Trotz der Möglichkeit in § 129 Abs. 1 BetrVG, Sitzungen des (Gesamt-)Betriebsrats in der Corona-Pandemie als Video- oder Telefonkonferenz durchzuführen, kann der Arbeitgeber eine Präsenzsitzung des Gremiums grundsätzlich nicht untersagen, insbesondere wenn Wahlen durchzuführen sind (LAG Berlin-Brandenburg, Beschluss vom 24. August 2020, AZ: 12 TaBVGa 1015/20).
Sachverhalt
Der Vorsitzende des Gesamtbetriebsrats einer Klinik legte fest, dass die Sitzungen von Gesamtbetriebsausschuss und Gesamtbetriebsrat im August bzw. September 2020 als Präsenzsitzung stattfinden sollten. Dies begründete er damit, dass die Wahl des stellvertretenden Vorsitzenden und die Nachwahlen zum Gesamtbetriebs- und Wirtschaftsausschuss virtuell nicht als geheime Wahl durchgeführt werden könnten. Die Arbeitgeberin untersagte dies vor dem Hintergrund der Corona-Pandemie. Sollte ein Teilnehmer der Präsenzsitzung mit dem Coronavirus infiziert sein, so führe dies zu Quarantänemaßnahmen in 30 Betrieben. Dies müsse zum Schutz der Patienten in den Kliniken vermieden werden. Das Arbeitsgericht hat den Antrag des Gesamtbetriebsrats auf Durchführung der Sitzung als Präsenzveranstaltung zunächst zurückgewiesen. Dagegen legte dieser Beschwerde ein.
Entscheidung
Das LAG Berlin-Brandenburg hat der Beschwerde abgeholfen und entschieden, dass die Arbeitgeberin dem Gesamtbetriebsrat die Durchführung einer Präsenzsitzung nicht untersagen könne. Der Grund hierfür liege in § 78 S. 1 BetrVG. Nach dieser Vorschrift dürften u.a. die Mitglieder des Gesamtbetriebsrats in der Ausübung ihrer Tätigkeit nicht gestört oder behindert werden, ansonsten stehe ihnen ein Unterlassungsanspruch gegenüber dem Arbeitgeber zu. Hierzu zähle laut LAG auch die Untersagung der Durchführung als Präsenzsitzung.

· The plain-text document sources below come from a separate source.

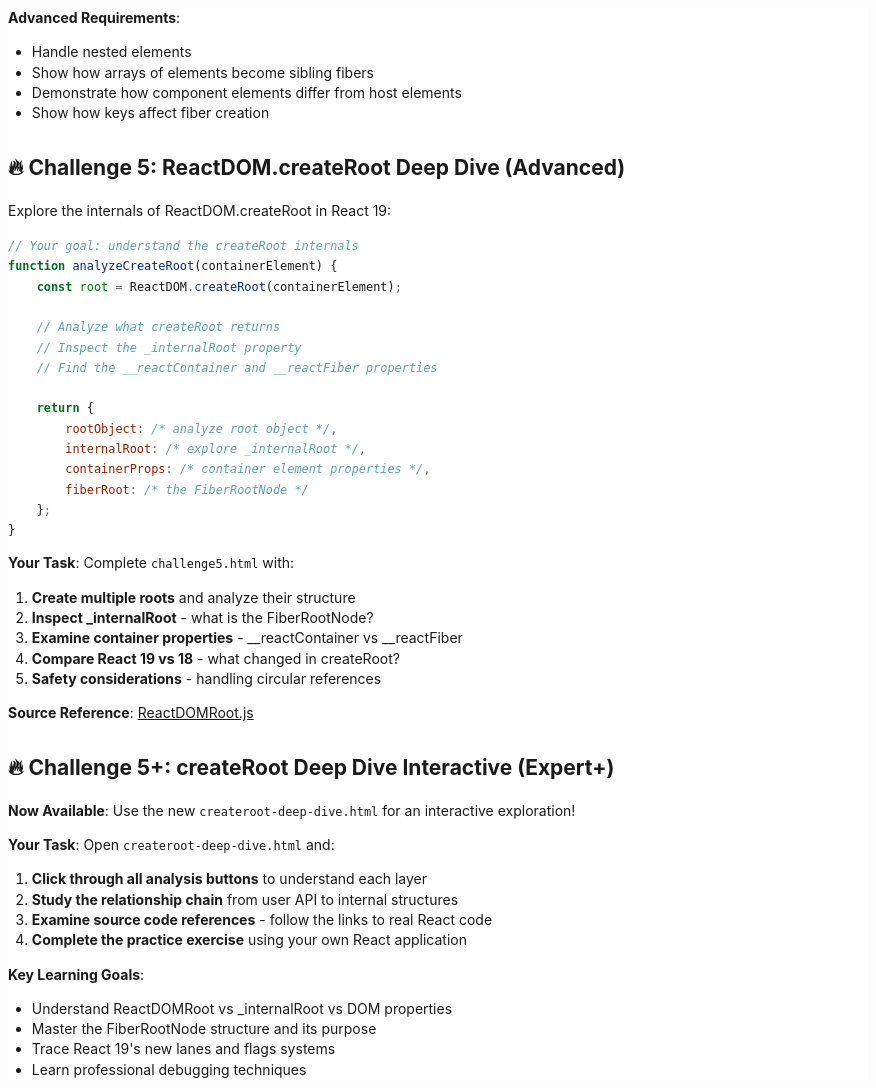 **Advanced Requirements**:
- Handle nested elements
- Show how arrays of elements become sibling fibers
- Demonstrate how component elements differ from host elements
- Show how keys affect fiber creation

## 🔥 Challenge 5: ReactDOM.createRoot Deep Dive (Advanced)

Explore the internals of ReactDOM.createRoot in React 19:

```javascript
// Your goal: understand the createRoot internals
function analyzeCreateRoot(containerElement) {
    const root = ReactDOM.createRoot(containerElement);
    
    // Analyze what createRoot returns
    // Inspect the _internalRoot property
    // Find the __reactContainer and __reactFiber properties
    
    return {
        rootObject: /* analyze root object */,
        internalRoot: /* explore _internalRoot */,
        containerProps: /* container element properties */,
        fiberRoot: /* the FiberRootNode */
    };
}
```

**Your Task**: Complete `challenge5.html` with:
1. **Create multiple roots** and analyze their structure
2. **Inspect _internalRoot** - what is the FiberRootNode?
3. **Examine container properties** - __reactContainer vs __reactFiber
4. **Compare React 19 vs 18** - what changed in createRoot?
5. **Safety considerations** - handling circular references

**Source Reference**: [ReactDOMRoot.js](../../../packages/react-dom/src/client/ReactDOMRoot.js#L100)

## 🔥 Challenge 5+: createRoot Deep Dive Interactive (Expert+)

**Now Available**: Use the new `createroot-deep-dive.html` for an interactive exploration!

**Your Task**: Open `createroot-deep-dive.html` and:
1. **Click through all analysis buttons** to understand each layer
2. **Study the relationship chain** from user API to internal structures
3. **Examine source code references** - follow the links to real React code
4. **Complete the practice exercise** using your own React application

**Key Learning Goals**:
- Understand ReactDOMRoot vs _internalRoot vs DOM properties
- Master the FiberRootNode structure and its purpose
- Trace React 19's new lanes and flags systems
- Learn professional debugging techniques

Die Möglichkeit des § 129 Abs. 1 BetrVG, eine Betriebsratssitzung in der Corona-Pandemie als Telefon- oder Videokonferenz durchzuführen, stehe als zusätzliche Option neben der Präsenzsitzung und habe keinen Vorrang vor dieser. Zudem gelte die Neuregelung lediglich für die Teilnahme an Sitzungen oder Beschlussfassungen, sofern sichergestellt ist, dass Dritte vom Inhalt der Sitzung keine Kenntnis nehmen können. Keine Anwendung finde § 129 Abs. 1 BetrVG jedoch auf Wahlen, so das LAG. Die Arbeitgeberin könne den Betriebsrat auch nicht auf die Durchführung der Wahlen als Briefwahl verweisen, da dies gesetzlich nicht vorgesehen sei.